# TO-DO ITEM
Print every line of text from the listing below word for word, leaving the pictures out of your answer.

Items in a dataset:
|---|

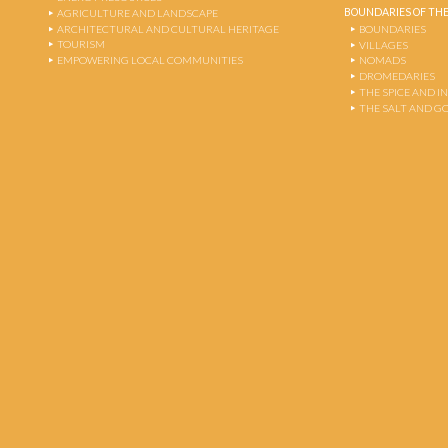
BOUNDARIES OF THE
AGRICULTURE AND LANDSCAPE
ARCHITECTURAL AND CULTURAL HERITAGE
BOUNDARIES
TOURISM
VILLAGES
EMPOWERING LOCAL COMMUNITIES
NOMADS
DROMEDARIES
THE SPICE AND 
THE SALT AND G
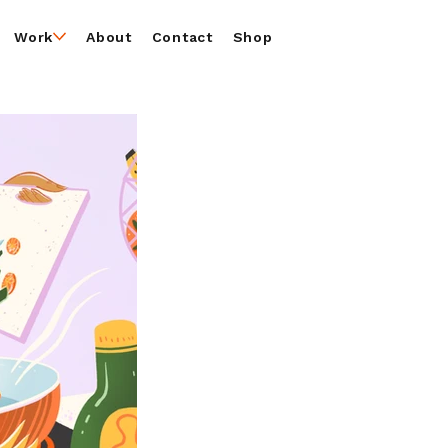
Work
About
Contact
Shop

|---|

# ANSWER TO THIS TASK
BOUNDARIES OF THE
AGRICULTURE AND LANDSCAPE
ARCHITECTURAL AND CULTURAL HERITAGE
BOUNDARIES
TOURISM
VILLAGES
EMPOWERING LOCAL COMMUNITIES
NOMADS
DROMEDARIES
THE SPICE AND 
THE SALT AND G
Work
About
Contact
Shop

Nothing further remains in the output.